In deze zaak heeft het Gerechtshof 's-Hertogenbosch op 21 juni 2019 uitspraak gedaan in hoger beroep over de aftrekbaarheid van voorbelasting met betrekking tot de installatie van geïntegreerde zonnepanelen op een privéwoning. De belanghebbende had in zijn aangifte omzetbelasting over het vierde kwartaal van 2015 verzocht om teruggaaf van omzetbelasting tot een bedrag van € 3.377. De inspecteur van de Belastingdienst heeft dit verzoek gedeeltelijk afgewezen en een teruggaaf verleend van € 1.371. Na bezwaar heeft de inspecteur een aanvullende teruggaaf van € 125 verleend.
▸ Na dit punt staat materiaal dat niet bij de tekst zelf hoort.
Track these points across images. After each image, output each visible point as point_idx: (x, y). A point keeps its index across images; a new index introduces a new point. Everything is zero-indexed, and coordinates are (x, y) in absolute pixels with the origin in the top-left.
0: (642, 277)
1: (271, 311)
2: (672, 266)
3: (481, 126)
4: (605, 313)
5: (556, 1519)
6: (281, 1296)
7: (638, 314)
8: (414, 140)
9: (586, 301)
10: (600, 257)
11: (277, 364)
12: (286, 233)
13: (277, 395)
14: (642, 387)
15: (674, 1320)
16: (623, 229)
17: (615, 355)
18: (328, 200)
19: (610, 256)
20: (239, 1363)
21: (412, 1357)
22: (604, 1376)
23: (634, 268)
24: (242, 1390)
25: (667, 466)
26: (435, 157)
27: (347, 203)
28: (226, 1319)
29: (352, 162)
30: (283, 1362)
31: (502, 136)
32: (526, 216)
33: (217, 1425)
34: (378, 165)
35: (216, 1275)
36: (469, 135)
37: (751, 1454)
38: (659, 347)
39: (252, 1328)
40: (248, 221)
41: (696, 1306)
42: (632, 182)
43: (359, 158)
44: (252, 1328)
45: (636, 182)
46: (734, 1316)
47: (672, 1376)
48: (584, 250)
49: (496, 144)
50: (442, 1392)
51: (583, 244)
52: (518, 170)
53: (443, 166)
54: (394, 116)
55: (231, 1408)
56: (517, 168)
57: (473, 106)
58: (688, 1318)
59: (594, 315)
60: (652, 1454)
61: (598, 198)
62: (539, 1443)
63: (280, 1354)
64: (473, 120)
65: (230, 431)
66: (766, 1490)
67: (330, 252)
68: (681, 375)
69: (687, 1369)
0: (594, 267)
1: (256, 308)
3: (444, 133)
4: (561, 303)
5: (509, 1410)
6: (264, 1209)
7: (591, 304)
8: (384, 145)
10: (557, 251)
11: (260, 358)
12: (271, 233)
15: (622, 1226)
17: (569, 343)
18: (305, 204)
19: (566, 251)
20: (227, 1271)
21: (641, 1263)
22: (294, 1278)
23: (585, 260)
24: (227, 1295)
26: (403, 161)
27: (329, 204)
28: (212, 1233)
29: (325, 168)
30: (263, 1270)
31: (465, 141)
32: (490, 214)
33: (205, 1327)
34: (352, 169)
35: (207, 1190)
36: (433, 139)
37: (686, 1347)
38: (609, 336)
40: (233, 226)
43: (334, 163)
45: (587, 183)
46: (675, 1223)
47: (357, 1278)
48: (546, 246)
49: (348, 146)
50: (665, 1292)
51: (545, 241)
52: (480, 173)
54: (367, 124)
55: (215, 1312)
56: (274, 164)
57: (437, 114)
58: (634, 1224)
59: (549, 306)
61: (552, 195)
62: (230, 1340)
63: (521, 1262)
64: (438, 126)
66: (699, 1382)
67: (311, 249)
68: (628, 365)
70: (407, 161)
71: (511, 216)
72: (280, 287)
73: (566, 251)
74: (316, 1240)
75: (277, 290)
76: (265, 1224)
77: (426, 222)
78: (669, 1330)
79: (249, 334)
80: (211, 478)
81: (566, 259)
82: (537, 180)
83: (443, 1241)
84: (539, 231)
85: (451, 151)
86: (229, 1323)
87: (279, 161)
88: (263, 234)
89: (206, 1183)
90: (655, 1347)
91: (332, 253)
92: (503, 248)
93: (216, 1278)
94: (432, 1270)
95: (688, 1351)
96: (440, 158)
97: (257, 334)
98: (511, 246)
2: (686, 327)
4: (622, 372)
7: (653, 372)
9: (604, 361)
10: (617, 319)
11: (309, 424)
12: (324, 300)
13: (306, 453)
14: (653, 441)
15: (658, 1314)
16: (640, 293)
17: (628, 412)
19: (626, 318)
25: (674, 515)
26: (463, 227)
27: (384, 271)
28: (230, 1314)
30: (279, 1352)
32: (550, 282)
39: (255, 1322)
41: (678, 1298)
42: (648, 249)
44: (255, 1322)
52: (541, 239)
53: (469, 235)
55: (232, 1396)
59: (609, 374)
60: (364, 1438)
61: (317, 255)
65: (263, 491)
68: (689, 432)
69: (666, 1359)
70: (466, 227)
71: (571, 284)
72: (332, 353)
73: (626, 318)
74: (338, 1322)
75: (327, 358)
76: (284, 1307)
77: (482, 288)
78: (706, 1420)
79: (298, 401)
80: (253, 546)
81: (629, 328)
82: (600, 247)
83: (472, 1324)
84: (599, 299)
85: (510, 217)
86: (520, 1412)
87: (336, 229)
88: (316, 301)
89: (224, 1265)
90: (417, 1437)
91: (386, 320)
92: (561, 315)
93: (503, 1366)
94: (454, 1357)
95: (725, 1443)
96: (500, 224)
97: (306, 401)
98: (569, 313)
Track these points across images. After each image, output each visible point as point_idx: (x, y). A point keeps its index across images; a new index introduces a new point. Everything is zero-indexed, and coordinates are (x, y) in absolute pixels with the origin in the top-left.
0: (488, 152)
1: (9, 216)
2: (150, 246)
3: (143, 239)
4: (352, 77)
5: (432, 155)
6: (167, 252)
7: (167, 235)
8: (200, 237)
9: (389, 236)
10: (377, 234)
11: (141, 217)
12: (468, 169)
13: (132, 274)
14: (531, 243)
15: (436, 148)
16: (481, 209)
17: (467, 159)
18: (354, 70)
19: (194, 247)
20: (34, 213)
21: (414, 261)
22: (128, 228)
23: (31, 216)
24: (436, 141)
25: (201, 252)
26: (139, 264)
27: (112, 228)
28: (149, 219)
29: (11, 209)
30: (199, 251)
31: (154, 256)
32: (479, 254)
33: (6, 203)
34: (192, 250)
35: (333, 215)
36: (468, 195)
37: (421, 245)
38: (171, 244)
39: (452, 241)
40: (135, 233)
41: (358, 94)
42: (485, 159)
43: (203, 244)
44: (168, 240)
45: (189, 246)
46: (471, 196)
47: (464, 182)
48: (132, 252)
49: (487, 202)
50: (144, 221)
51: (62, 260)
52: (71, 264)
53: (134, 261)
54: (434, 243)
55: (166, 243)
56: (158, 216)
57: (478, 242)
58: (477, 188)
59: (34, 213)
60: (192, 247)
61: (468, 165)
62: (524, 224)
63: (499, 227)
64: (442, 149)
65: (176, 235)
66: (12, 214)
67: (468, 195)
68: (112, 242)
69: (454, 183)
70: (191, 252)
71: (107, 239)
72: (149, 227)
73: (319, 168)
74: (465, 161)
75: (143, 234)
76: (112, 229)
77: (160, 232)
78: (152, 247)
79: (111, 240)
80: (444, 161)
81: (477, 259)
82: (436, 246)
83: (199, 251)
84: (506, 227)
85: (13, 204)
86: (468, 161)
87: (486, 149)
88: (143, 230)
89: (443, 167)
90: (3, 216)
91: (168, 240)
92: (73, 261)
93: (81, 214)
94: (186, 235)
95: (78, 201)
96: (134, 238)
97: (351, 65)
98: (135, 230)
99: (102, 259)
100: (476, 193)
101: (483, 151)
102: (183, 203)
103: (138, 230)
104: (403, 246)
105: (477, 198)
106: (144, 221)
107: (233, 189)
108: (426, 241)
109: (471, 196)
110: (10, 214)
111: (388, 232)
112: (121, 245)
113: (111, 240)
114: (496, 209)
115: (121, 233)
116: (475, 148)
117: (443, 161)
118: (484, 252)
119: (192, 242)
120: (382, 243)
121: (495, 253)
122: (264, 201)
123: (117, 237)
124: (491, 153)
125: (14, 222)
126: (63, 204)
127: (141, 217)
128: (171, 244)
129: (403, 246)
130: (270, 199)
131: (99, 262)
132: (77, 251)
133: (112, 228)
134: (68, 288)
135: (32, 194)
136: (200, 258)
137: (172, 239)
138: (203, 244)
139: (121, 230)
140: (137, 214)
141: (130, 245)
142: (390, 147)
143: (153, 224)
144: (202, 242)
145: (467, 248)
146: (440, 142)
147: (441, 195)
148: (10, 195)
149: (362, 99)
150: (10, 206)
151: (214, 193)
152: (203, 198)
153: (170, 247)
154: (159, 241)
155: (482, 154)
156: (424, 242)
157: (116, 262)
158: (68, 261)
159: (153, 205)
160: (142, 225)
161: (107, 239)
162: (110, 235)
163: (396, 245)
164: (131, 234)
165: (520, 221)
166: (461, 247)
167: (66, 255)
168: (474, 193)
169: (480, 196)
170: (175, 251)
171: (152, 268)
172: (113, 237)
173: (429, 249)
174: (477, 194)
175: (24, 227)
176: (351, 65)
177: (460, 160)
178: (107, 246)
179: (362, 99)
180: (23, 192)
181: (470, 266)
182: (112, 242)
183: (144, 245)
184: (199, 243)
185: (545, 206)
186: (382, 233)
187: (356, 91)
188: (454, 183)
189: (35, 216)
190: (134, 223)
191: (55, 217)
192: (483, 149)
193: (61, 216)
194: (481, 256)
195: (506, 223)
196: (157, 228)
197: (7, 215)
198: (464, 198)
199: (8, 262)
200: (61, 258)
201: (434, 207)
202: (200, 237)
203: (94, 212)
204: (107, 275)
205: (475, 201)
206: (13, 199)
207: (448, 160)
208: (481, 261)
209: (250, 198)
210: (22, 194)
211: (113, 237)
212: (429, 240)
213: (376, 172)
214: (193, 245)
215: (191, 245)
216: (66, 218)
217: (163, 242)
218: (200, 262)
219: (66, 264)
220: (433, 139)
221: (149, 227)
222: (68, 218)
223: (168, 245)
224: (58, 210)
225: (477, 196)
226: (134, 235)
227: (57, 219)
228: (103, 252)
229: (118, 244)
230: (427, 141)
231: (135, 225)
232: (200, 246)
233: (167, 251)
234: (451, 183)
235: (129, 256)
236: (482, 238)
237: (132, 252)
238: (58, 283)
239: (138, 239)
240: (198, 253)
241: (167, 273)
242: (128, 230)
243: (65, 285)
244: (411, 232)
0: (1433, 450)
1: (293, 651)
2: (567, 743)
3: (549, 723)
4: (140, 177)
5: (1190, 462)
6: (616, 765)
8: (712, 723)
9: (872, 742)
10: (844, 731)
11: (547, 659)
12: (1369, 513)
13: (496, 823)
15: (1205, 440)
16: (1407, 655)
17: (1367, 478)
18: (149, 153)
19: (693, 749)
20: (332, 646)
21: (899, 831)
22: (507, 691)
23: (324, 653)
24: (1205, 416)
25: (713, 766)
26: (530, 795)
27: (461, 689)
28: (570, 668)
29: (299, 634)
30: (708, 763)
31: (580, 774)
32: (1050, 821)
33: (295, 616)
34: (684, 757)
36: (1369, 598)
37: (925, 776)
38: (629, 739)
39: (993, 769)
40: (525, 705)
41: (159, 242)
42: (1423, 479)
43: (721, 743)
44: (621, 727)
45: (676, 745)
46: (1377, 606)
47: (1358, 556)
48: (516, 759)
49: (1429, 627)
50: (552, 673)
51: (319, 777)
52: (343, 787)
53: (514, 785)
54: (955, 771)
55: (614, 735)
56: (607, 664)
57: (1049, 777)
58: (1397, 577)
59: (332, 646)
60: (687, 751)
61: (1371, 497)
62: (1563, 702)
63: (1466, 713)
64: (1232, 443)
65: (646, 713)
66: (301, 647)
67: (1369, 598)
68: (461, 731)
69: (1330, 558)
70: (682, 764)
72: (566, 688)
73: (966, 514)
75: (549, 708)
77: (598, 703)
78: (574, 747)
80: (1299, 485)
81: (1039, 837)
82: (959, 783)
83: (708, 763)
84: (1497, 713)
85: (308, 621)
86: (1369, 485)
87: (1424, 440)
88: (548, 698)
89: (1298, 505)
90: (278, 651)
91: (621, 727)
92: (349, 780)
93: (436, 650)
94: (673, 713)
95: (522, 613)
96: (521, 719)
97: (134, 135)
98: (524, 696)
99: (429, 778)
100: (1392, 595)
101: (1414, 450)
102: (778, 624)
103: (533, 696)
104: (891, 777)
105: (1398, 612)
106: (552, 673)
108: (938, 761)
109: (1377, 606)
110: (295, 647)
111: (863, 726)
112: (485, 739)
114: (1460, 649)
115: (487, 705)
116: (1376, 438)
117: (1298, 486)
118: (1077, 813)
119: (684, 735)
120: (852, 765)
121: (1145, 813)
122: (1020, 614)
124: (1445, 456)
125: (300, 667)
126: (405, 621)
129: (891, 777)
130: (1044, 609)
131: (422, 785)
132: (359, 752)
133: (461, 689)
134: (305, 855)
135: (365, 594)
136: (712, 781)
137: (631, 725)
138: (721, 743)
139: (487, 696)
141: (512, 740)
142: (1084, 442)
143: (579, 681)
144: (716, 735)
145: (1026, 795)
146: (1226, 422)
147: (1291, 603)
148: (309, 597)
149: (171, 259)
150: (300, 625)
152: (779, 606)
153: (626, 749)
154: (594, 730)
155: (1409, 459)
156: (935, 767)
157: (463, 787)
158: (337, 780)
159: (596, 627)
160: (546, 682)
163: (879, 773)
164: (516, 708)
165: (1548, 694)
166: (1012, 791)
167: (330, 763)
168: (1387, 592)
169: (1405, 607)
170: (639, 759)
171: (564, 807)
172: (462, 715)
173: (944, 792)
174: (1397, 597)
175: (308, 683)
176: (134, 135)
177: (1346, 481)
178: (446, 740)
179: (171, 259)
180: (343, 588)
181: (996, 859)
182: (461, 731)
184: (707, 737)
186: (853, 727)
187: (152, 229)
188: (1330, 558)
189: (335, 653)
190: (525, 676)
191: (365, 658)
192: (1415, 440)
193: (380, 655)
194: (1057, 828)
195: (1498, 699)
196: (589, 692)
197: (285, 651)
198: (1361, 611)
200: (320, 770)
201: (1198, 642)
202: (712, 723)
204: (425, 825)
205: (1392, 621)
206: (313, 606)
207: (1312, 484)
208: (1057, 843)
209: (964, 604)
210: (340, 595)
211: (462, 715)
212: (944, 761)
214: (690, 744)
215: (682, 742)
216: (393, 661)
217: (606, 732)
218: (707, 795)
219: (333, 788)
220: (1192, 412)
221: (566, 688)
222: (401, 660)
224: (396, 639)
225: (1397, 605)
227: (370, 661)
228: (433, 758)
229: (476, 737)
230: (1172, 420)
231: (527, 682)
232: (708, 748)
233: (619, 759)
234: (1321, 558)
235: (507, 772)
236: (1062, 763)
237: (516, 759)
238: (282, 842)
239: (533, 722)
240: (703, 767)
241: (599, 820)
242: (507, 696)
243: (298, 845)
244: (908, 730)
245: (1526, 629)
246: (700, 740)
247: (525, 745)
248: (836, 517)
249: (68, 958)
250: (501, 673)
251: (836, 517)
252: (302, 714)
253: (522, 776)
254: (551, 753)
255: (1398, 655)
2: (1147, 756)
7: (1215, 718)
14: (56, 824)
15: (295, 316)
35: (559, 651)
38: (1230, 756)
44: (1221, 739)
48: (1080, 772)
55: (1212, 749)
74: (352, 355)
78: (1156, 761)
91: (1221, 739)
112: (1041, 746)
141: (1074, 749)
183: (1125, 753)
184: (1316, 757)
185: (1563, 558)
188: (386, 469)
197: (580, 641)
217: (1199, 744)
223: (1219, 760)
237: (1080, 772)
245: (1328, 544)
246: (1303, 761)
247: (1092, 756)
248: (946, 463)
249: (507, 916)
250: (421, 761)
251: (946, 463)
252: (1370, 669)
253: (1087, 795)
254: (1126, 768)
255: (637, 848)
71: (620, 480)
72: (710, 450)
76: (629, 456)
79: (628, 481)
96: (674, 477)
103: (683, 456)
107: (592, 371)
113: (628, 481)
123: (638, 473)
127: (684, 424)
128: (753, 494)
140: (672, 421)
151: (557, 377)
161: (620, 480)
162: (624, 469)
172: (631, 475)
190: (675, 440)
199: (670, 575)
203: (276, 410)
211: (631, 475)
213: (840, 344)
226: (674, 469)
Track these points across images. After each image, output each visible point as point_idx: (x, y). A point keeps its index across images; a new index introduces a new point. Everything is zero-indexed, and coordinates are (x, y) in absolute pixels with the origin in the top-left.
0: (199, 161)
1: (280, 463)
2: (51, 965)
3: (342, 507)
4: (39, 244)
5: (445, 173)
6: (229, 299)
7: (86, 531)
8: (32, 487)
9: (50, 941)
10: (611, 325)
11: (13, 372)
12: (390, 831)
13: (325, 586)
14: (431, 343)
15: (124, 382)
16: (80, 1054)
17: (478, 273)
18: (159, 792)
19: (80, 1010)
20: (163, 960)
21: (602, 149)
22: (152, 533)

De belanghebbende is in beroep gegaan bij de Rechtbank Zeeland-West-Brabant, die het beroep ongegrond verklaarde. Hierna heeft de belanghebbende hoger beroep ingesteld bij het Hof.
De zaak draait om de vraag of de teruggaafbeschikking tot het juiste bedrag is vastgesteld. De belanghebbende stelt dat hij recht heeft op een hogere teruggaaf dan door de inspecteur is vastgesteld, terwijl de inspecteur van mening is dat de teruggaaf correct is berekend. Het Hof heeft vastgesteld dat de zonnepanelen een dubbelfunctie vervullen, namelijk als dakbedekking en als energieopwekkende installatie. Het Hof oordeelt dat de aftrekbaarheid van de voorbelasting alleen mogelijk is voor zover de zonnepanelen voor zakelijke doeleinden worden gebruikt. De belanghebbende heeft niet aannemelijk gemaakt dat hij recht heeft op een hogere aftrek dan het forfait dat door de inspecteur is vastgesteld.
Uiteindelijk heeft het Hof het hoger beroep ongegrond verklaard en de uitspraak van de Rechtbank bevestigd. De belanghebbende heeft geen recht op een hogere teruggaaf dan het bedrag dat door de inspecteur is vastgesteld, en het Hof heeft geen redenen gezien om de inspecteur te veroordelen in de proceskosten of het griffierecht te vergoeden.